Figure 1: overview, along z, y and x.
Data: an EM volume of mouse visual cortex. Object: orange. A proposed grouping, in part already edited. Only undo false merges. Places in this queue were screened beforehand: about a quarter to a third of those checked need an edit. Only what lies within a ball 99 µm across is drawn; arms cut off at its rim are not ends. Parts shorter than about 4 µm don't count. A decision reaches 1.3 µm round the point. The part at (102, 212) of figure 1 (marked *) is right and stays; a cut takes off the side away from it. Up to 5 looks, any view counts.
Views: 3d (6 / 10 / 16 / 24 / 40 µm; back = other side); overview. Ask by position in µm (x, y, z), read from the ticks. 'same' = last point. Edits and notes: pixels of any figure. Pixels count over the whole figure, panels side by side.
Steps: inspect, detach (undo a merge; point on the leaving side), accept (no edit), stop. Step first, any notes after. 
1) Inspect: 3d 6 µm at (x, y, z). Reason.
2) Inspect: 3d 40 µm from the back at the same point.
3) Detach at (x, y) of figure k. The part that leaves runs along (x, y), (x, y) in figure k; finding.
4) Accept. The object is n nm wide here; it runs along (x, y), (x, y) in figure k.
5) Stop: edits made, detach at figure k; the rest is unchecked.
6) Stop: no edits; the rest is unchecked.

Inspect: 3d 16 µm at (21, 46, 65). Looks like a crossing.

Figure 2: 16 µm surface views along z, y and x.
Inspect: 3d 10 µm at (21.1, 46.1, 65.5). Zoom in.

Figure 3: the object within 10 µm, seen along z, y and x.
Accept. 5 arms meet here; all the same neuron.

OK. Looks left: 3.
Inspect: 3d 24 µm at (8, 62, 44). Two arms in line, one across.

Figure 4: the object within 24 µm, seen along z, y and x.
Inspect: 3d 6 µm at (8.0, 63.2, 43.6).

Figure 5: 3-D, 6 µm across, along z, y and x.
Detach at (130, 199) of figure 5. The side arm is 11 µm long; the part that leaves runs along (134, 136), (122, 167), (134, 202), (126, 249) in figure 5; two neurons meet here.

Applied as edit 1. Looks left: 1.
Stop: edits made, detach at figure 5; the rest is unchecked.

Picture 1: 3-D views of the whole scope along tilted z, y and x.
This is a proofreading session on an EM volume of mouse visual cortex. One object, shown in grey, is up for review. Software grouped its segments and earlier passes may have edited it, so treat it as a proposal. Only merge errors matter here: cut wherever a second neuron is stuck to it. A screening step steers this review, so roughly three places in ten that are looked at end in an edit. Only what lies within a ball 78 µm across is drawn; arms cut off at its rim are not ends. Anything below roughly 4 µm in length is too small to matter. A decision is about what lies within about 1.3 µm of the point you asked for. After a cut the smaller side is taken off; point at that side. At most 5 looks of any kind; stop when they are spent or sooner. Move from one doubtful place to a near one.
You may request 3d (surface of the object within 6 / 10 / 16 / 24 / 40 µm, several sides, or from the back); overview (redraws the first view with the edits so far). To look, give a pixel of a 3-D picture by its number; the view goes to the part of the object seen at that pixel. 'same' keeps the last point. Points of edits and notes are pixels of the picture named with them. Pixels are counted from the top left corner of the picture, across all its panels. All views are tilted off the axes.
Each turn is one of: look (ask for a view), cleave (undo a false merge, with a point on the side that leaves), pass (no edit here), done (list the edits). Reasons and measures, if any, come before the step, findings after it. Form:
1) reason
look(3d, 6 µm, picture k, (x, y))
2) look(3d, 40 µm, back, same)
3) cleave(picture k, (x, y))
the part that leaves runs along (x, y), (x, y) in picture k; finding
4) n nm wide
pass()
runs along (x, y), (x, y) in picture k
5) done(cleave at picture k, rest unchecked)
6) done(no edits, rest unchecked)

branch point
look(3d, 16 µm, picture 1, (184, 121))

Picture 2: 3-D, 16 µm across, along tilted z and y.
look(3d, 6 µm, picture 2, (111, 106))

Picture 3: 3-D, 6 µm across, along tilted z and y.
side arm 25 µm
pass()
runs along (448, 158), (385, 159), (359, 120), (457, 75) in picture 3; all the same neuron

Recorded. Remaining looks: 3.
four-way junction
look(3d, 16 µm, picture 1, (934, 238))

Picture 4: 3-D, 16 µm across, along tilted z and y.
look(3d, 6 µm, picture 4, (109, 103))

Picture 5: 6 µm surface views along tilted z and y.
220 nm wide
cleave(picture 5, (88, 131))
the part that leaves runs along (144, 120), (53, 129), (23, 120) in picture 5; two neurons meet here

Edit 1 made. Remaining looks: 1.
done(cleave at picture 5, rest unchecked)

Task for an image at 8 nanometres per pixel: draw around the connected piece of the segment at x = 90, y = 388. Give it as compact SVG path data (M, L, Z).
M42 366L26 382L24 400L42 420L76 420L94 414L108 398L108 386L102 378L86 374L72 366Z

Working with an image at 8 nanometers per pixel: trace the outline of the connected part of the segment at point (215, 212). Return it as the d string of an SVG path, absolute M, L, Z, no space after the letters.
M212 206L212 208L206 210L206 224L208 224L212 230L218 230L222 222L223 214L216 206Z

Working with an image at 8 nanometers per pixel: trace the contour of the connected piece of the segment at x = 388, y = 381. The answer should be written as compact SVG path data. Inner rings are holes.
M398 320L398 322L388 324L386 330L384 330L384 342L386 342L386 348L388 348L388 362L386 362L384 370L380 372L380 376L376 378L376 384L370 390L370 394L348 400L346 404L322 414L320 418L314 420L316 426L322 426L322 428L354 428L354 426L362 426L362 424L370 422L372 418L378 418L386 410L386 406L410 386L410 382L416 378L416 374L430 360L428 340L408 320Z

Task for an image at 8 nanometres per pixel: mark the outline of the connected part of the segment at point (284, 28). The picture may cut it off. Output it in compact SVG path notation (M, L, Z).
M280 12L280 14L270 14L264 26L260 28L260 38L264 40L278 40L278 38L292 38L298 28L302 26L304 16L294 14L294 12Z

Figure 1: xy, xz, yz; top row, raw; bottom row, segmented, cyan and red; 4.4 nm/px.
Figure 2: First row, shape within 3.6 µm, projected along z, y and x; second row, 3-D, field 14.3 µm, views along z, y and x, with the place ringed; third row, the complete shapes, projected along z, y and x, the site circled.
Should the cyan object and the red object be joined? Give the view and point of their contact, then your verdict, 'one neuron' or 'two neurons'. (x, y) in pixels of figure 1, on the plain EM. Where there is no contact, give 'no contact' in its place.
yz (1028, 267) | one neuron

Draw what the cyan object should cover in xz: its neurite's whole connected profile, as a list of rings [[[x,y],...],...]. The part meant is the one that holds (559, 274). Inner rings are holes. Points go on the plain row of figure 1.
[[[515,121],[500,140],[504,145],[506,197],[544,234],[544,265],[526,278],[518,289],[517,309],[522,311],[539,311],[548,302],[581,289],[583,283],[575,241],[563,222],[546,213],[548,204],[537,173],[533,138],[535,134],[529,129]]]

- **WHAT NEEDS TO BE DONE**
Every entry above should be transcribed exactly and in full.

- **SOLUTION FOR THIS EXERCISE**
Figure 1: overview, along z, y and x.
Data: an EM volume of mouse visual cortex. Object: orange. A proposed grouping, in part already edited. Only undo false merges. Places in this queue were screened beforehand: about a quarter to a third of those checked need an edit. Only what lies within a ball 99 µm across is drawn; arms cut off at its rim are not ends. Parts shorter than about 4 µm don't count. A decision reaches 1.3 µm round the point. The part at (102, 212) of figure 1 (marked *) is right and stays; a cut takes off the side away from it. Up to 5 looks, any view counts.
Views: 3d (6 / 10 / 16 / 24 / 40 µm; back = other side); overview. Ask by position in µm (x, y, z), read from the ticks. 'same' = last point. Edits and notes: pixels of any figure. Pixels count over the whole figure, panels side by side.
Steps: inspect, detach (undo a merge; point on the leaving side), accept (no edit), stop. Step first, any notes after. 
1) Inspect: 3d 6 µm at (x, y, z). Reason.
2) Inspect: 3d 40 µm from the back at the same point.
3) Detach at (x, y) of figure k. The part that leaves runs along (x, y), (x, y) in figure k; finding.
4) Accept. The object is n nm wide here; it runs along (x, y), (x, y) in figure k.
5) Stop: edits made, detach at figure k; the rest is unchecked.
6) Stop: no edits; the rest is unchecked.

Inspect: 3d 16 µm at (21, 46, 65). Looks like a crossing.

Figure 2: 16 µm surface views along z, y and x.
Inspect: 3d 10 µm at (21.1, 46.1, 65.5). Zoom in.

Figure 3: the object within 10 µm, seen along z, y and x.
Accept. 5 arms meet here; all the same neuron.

OK. Looks left: 3.
Inspect: 3d 24 µm at (8, 62, 44). Two arms in line, one across.

Figure 4: the object within 24 µm, seen along z, y and x.
Inspect: 3d 6 µm at (8.0, 63.2, 43.6).

Figure 5: 3-D, 6 µm across, along z, y and x.
Detach at (130, 199) of figure 5. The side arm is 11 µm long; the part that leaves runs along (134, 136), (122, 167), (134, 202), (126, 249) in figure 5; two neurons meet here.

Applied as edit 1. Looks left: 1.
Stop: edits made, detach at figure 5; the rest is unchecked.

Picture 1: 3-D views of the whole scope along tilted z, y and x.
This is a proofreading session on an EM volume of mouse visual cortex. One object, shown in grey, is up for review. Software grouped its segments and earlier passes may have edited it, so treat it as a proposal. Only merge errors matter here: cut wherever a second neuron is stuck to it. A screening step steers this review, so roughly three places in ten that are looked at end in an edit. Only what lies within a ball 78 µm across is drawn; arms cut off at its rim are not ends. Anything below roughly 4 µm in length is too small to matter. A decision is about what lies within about 1.3 µm of the point you asked for. After a cut the smaller side is taken off; point at that side. At most 5 looks of any kind; stop when they are spent or sooner. Move from one doubtful place to a near one.
You may request 3d (surface of the object within 6 / 10 / 16 / 24 / 40 µm, several sides, or from the back); overview (redraws the first view with the edits so far). To look, give a pixel of a 3-D picture by its number; the view goes to the part of the object seen at that pixel. 'same' keeps the last point. Points of edits and notes are pixels of the picture named with them. Pixels are counted from the top left corner of the picture, across all its panels. All views are tilted off the axes.
Each turn is one of: look (ask for a view), cleave (undo a false merge, with a point on the side that leaves), pass (no edit here), done (list the edits). Reasons and measures, if any, come before the step, findings after it. Form:
1) reason
look(3d, 6 µm, picture k, (x, y))
2) look(3d, 40 µm, back, same)
3) cleave(picture k, (x, y))
the part that leaves runs along (x, y), (x, y) in picture k; finding
4) n nm wide
pass()
runs along (x, y), (x, y) in picture k
5) done(cleave at picture k, rest unchecked)
6) done(no edits, rest unchecked)

branch point
look(3d, 16 µm, picture 1, (184, 121))

Picture 2: 3-D, 16 µm across, along tilted z and y.
look(3d, 6 µm, picture 2, (111, 106))

Picture 3: 3-D, 6 µm across, along tilted z and y.
side arm 25 µm
pass()
runs along (448, 158), (385, 159), (359, 120), (457, 75) in picture 3; all the same neuron

Recorded. Remaining looks: 3.
four-way junction
look(3d, 16 µm, picture 1, (934, 238))

Picture 4: 3-D, 16 µm across, along tilted z and y.
look(3d, 6 µm, picture 4, (109, 103))

Picture 5: 6 µm surface views along tilted z and y.
220 nm wide
cleave(picture 5, (88, 131))
the part that leaves runs along (144, 120), (53, 129), (23, 120) in picture 5; two neurons meet here

Edit 1 made. Remaining looks: 1.
done(cleave at picture 5, rest unchecked)

Task for an image at 8 nanometres per pixel: draw around the connected piece of the segment at x = 90, y = 388. Give it as compact SVG path data (M, L, Z).
M42 366L26 382L24 400L42 420L76 420L94 414L108 398L108 386L102 378L86 374L72 366Z

Working with an image at 8 nanometers per pixel: trace the outline of the connected part of the segment at point (215, 212). Return it as the d string of an SVG path, absolute M, L, Z, no space after the letters.
M212 206L212 208L206 210L206 224L208 224L212 230L218 230L222 222L223 214L216 206Z

Working with an image at 8 nanometers per pixel: trace the contour of the connected piece of the segment at x = 388, y = 381. The answer should be written as compact SVG path data. Inner rings are holes.
M398 320L398 322L388 324L386 330L384 330L384 342L386 342L386 348L388 348L388 362L386 362L384 370L380 372L380 376L376 378L376 384L370 390L370 394L348 400L346 404L322 414L320 418L314 420L316 426L322 426L322 428L354 428L354 426L362 426L362 424L370 422L372 418L378 418L386 410L386 406L410 386L410 382L416 378L416 374L430 360L428 340L408 320Z

Task for an image at 8 nanometres per pixel: mark the outline of the connected part of the segment at point (284, 28). The picture may cut it off. Output it in compact SVG path notation (M, L, Z).
M280 12L280 14L270 14L264 26L260 28L260 38L264 40L278 40L278 38L292 38L298 28L302 26L304 16L294 14L294 12Z

Figure 1: xy, xz, yz; top row, raw; bottom row, segmented, cyan and red; 4.4 nm/px.
Figure 2: First row, shape within 3.6 µm, projected along z, y and x; second row, 3-D, field 14.3 µm, views along z, y and x, with the place ringed; third row, the complete shapes, projected along z, y and x, the site circled.
Should the cyan object and the red object be joined? Give the view and point of their contact, then your verdict, 'one neuron' or 'two neurons'. (x, y) in pixels of figure 1, on the plain EM. Where there is no contact, give 'no contact' in its place.
yz (1028, 267) | one neuron

Draw what the cyan object should cover in xz: its neurite's whole connected profile, as a list of rings [[[x,y],...],...]. The part meant is the one that holds (559, 274). Inner rings are holes. Points go on the plain row of figure 1.
[[[515,121],[500,140],[504,145],[506,197],[544,234],[544,265],[526,278],[518,289],[517,309],[522,311],[539,311],[548,302],[581,289],[583,283],[575,241],[563,222],[546,213],[548,204],[537,173],[533,138],[535,134],[529,129]]]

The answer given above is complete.